Shattered City’s special effects budget left much to be desired.

The biggest problem with this material is that the Halifax Explosion itself is so completely uncinematic. For one thing, the blast was instantaneous, vaporizing several square miles of Halifax Harbor in a heartbeat. Not an event that translates particularly well to film. Second, the explosion was a total accident, with blame being shared equally between several parties, including the Dock Master, both ships’ captains, and the Harbor Pilot who was responsible for guiding the barges safely in and out. There’s no villain here to blame for the deaths of all those people, no single person whose negligence was responsible for causing the detonation. Yet the filmmakers insist on finding a scapegoat, eventually settling on the safest possible option: Just blame it on war itself. If a war hadn’t been going on, the film argues, that ship full of munitions wouldn’t have been in the harbor in the first place. Yeah, and if my aunt had balls…

The Package

Since there isn’t a single special feature on this DVD, I thought it would be fun to take you though the pre-menu previews, every one of them more entertaining than this movie.
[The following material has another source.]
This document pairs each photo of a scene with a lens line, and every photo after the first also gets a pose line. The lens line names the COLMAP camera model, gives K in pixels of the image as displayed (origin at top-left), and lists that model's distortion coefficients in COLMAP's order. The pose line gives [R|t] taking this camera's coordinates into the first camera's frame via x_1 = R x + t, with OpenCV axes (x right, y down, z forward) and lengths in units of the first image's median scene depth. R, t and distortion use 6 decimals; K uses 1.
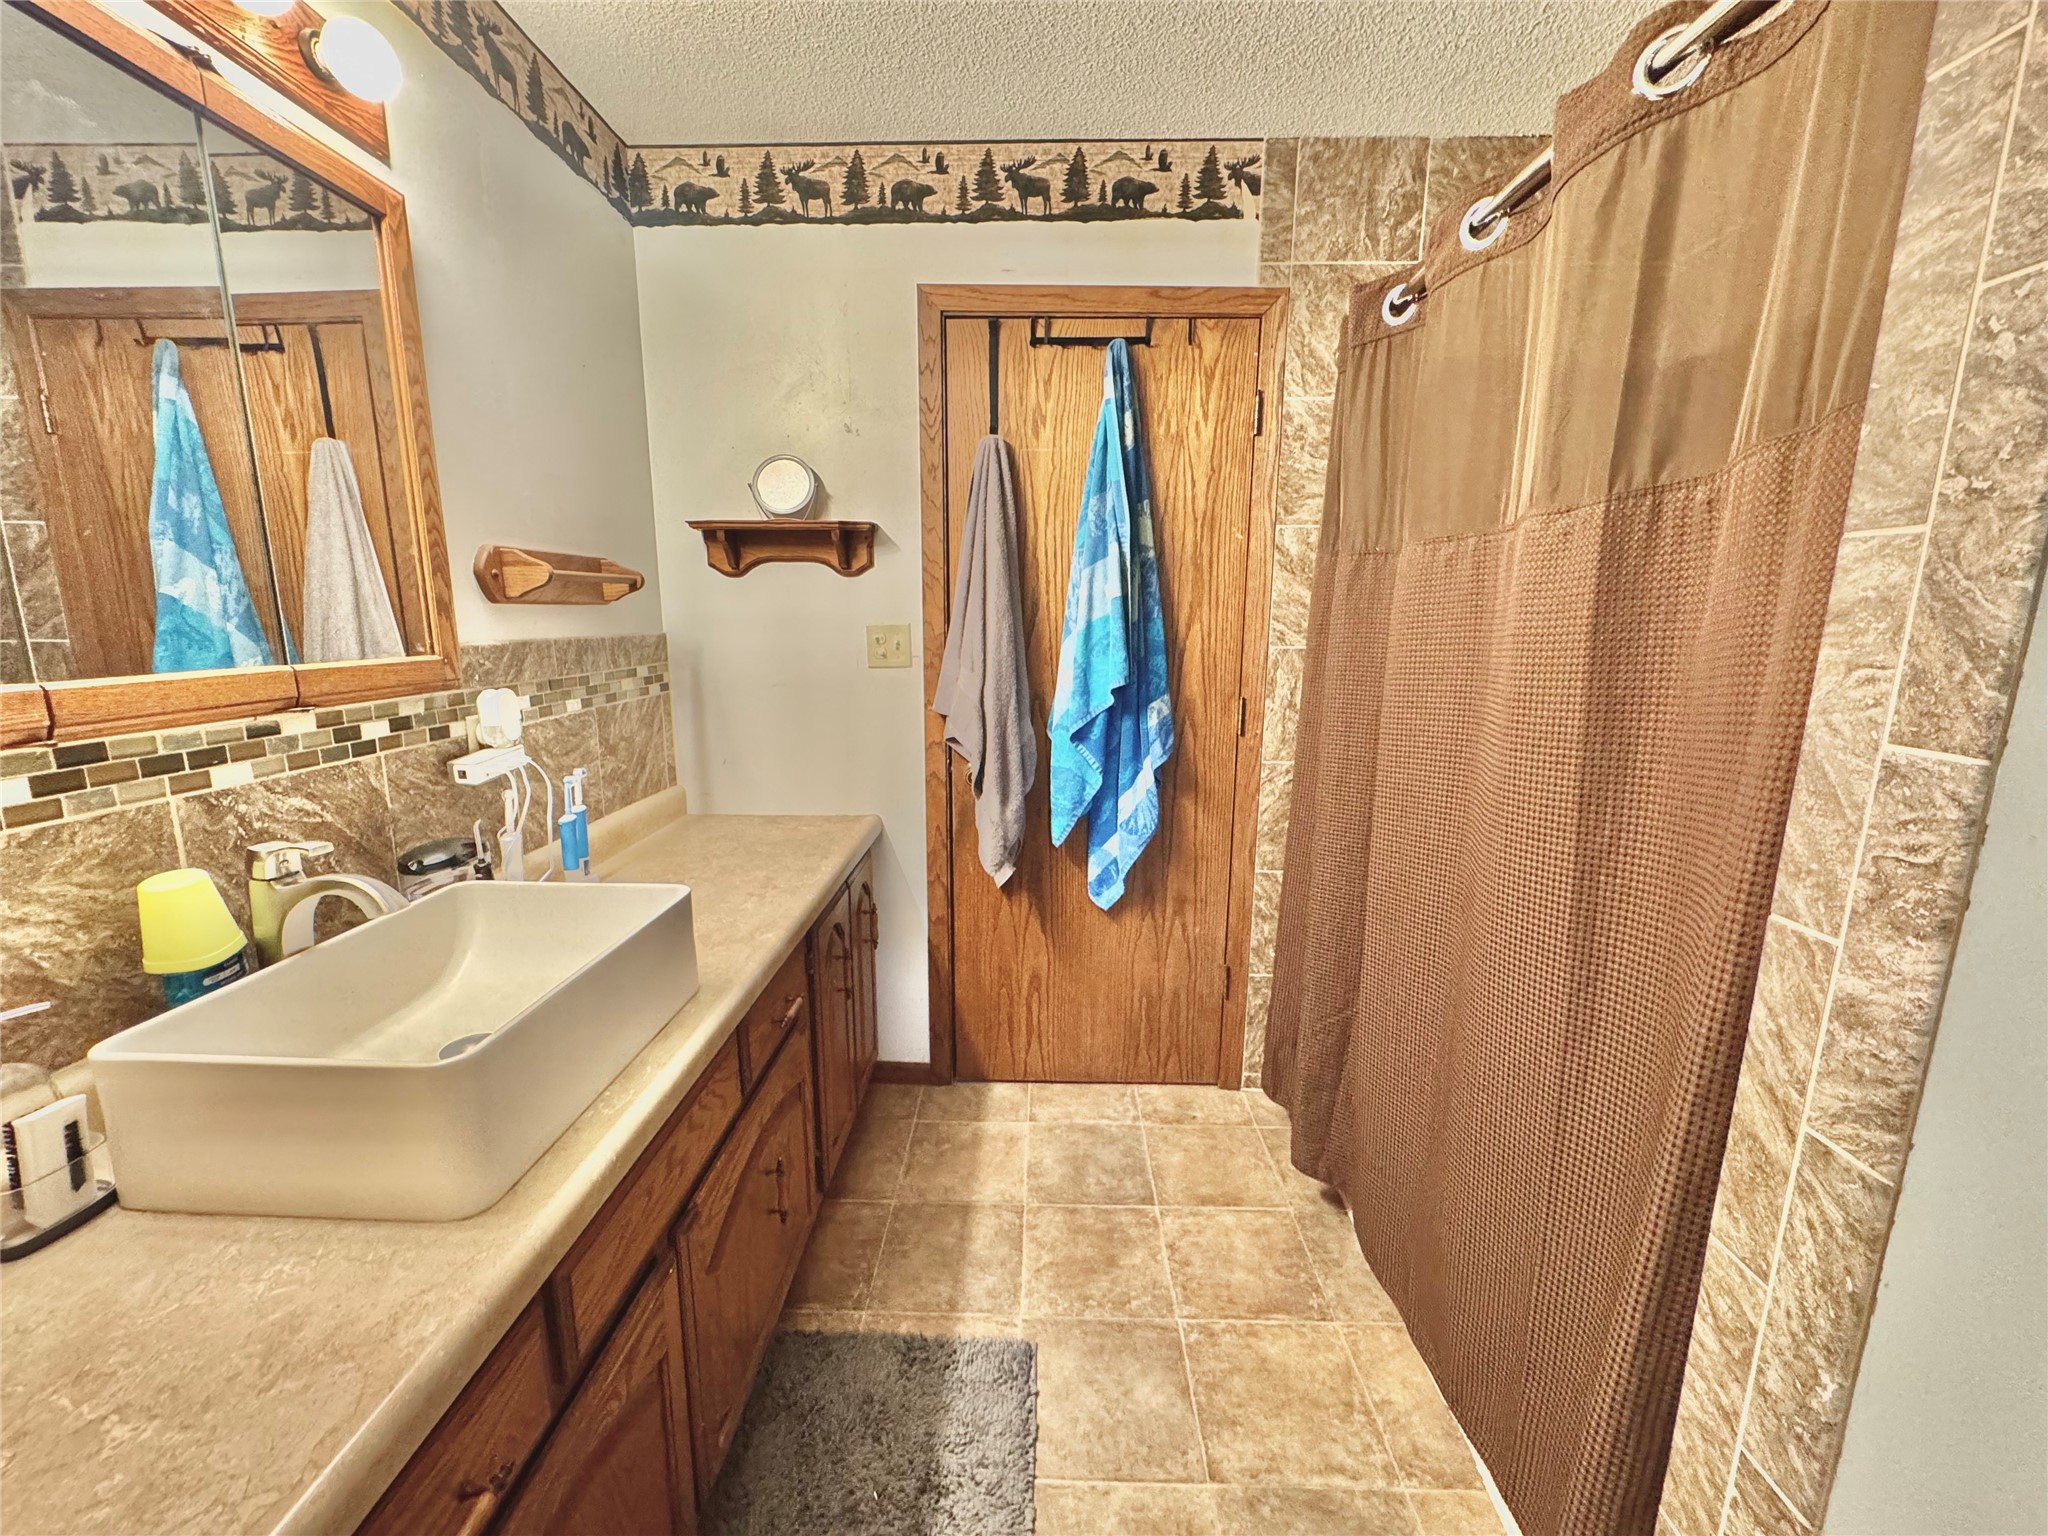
lens RADIAL K [[814.2, 0, 1023.5], [0, 814.2, 764.0], [0, 0, 1]] dist [-0.001577, 0.000536]
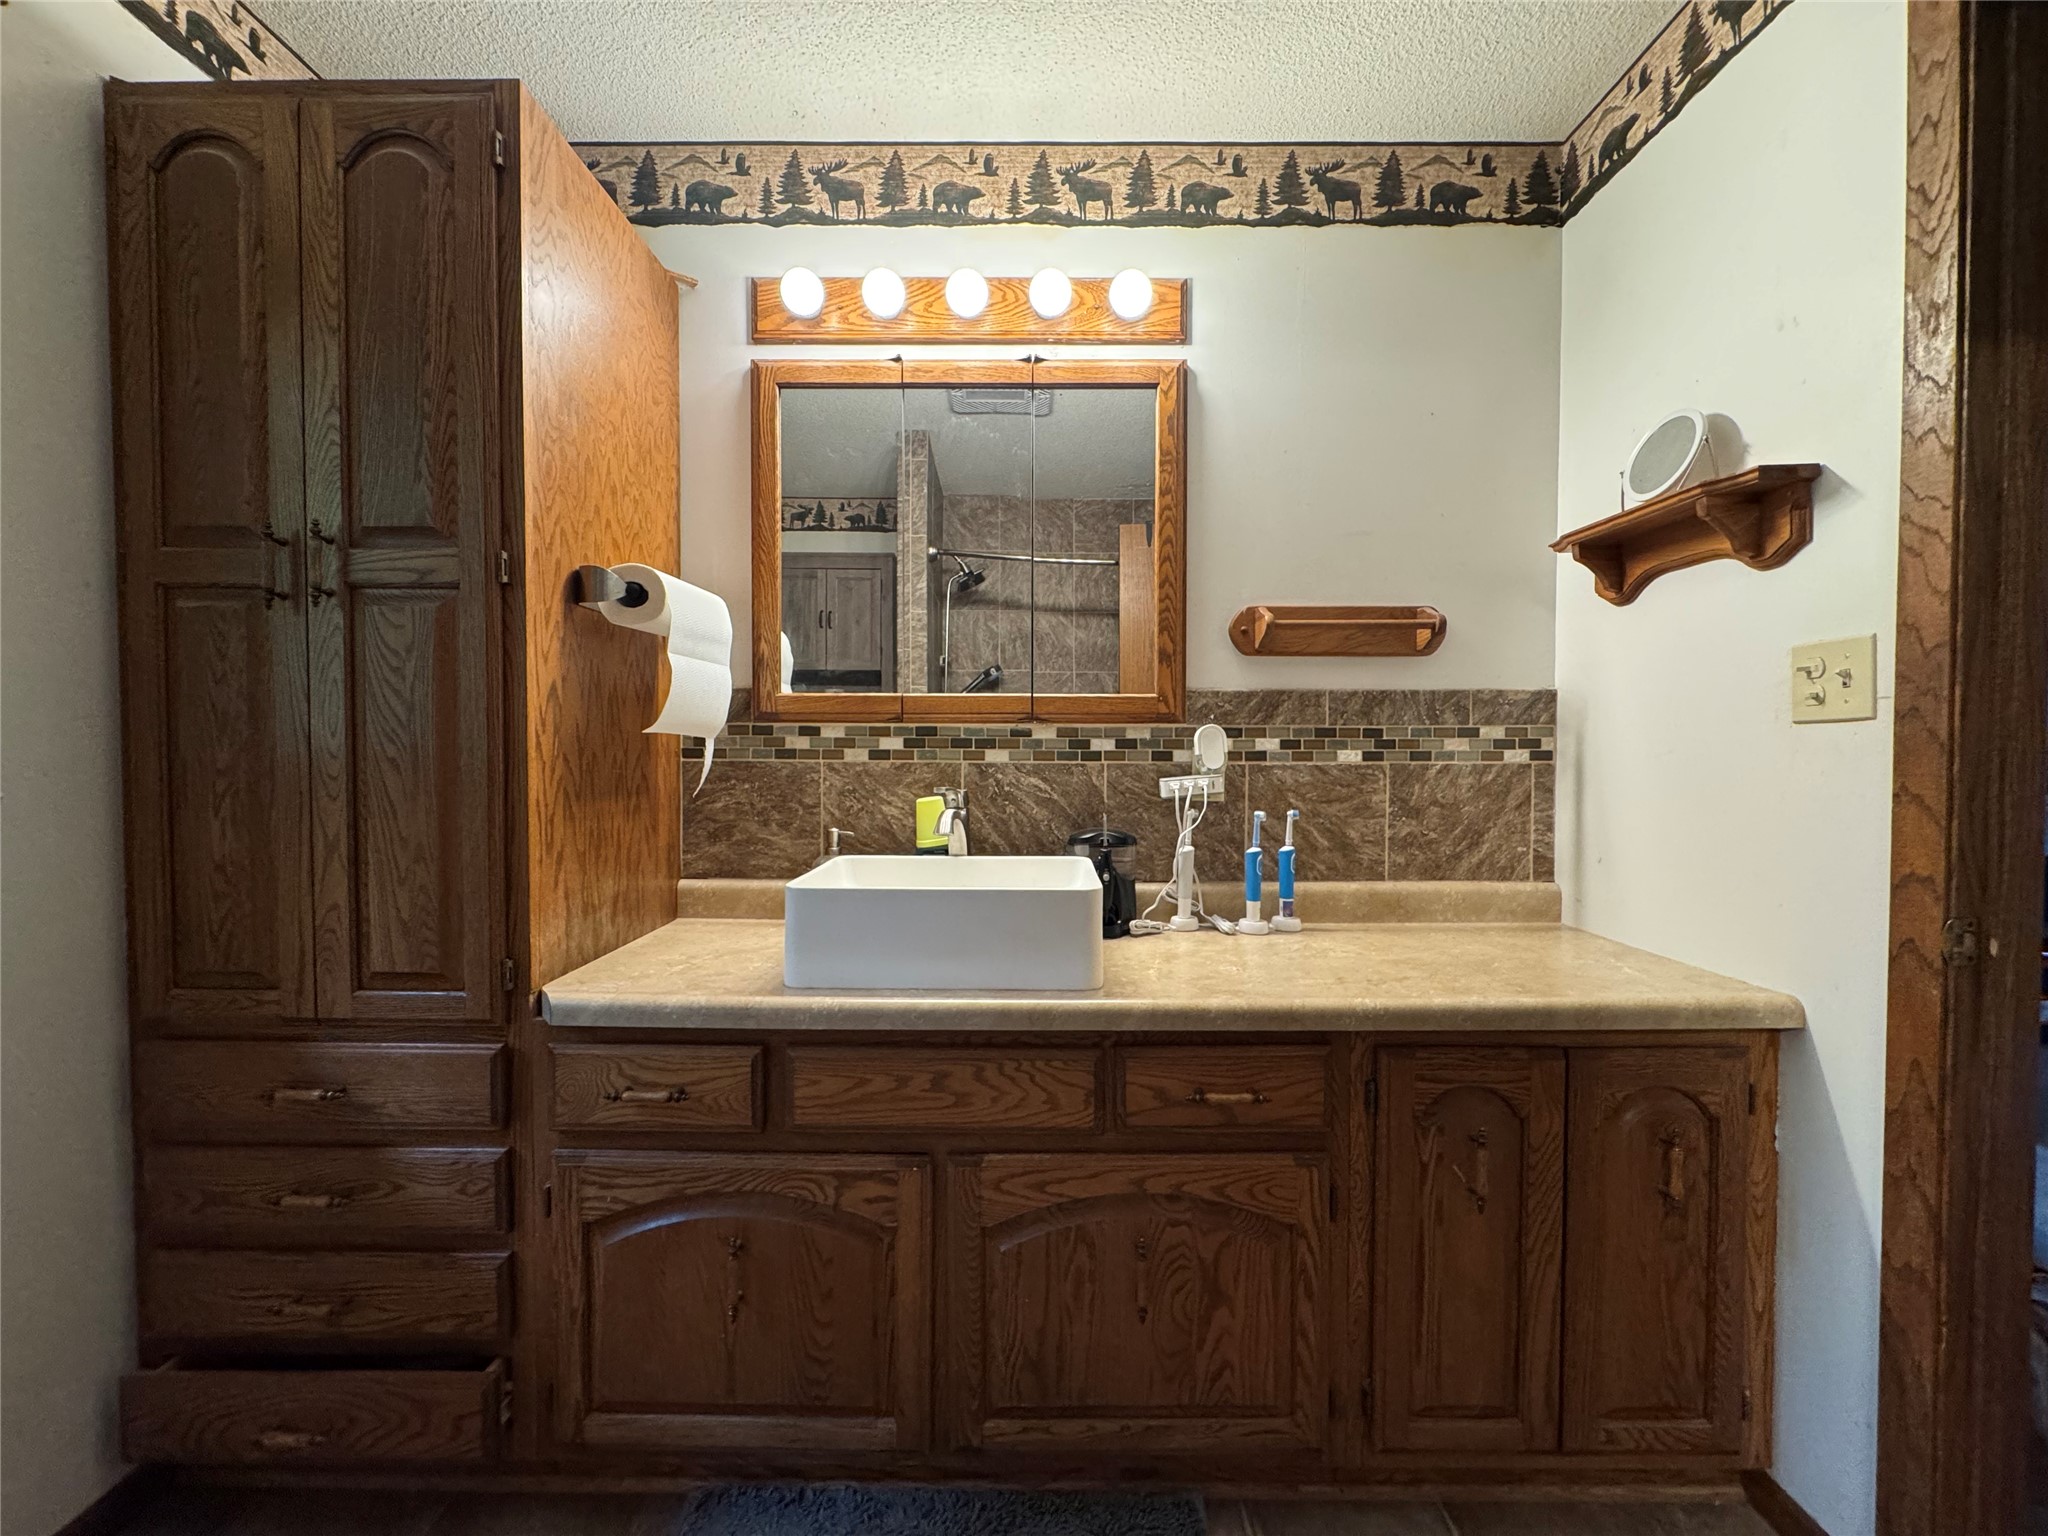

First is Killer Wave, starring Tom Skerritt as a government official battling some kind of evil scientist who is causing massive tidal waves across the East Coast.  The narration here is fantastic: “What if the most deadly force of nature was unleashed by the nature of man?” I don’t know, narrator guy. What is it about the nature of man that makes forces of nature so deadly?

My favorite moment: It turns out that the villain’s tidal wave machine is controlled by the easy button from the Staples commercials:


“Tidal Waves. That was easy.®”

Next is Pandemic, starring Tiffany Thiessen (what happened to Amber?) and French Stewart as doctors trying to control a deadly outbreak. I don’t like mankind’s chances.

My favorite moment: Eric Roberts as the mayor of L.A. In comparison to Dr. Thiessen and Dr. Stewart, I can actually buy this:


He’s got my vote.

Third is Marco Polo, starring that guy who fucked his sister on Lost. I never knew Marco Polo knew kung fu. It’s in a TV movie, so it must be true!

My favorite moment: Brian Dennehy appears as Kublai Khan. I am not shitting you:


Either that’s some awful faux-Mongolian makeup, or Brian Dennehy has had a lot of work done.

Last, we have Son of the Dragon starring David Carradine, which looks like some TV executive saw a Zhang Yimou film and said to himself, “This would be so much better with B-List American actors.”

My favorite moment: a CGI dragon that looks like it came right out of a Mortal Kombat movie:


“Grrr! I will kill you with my eight million polygons!”

There’s also a paper advertisement in the DVD case for a movie called Blood Monkey starring F. Murray Abraham. No, not “Blood Money”. Blood Monkey. Consider me sold.

What I wouldn’t have given to see any of these movies, as terrible and silly as they all may be, instead of Shattered City: The Halifax Explosion. I’ll take terrible and silly over mediocre, dull and self-important any day of the week.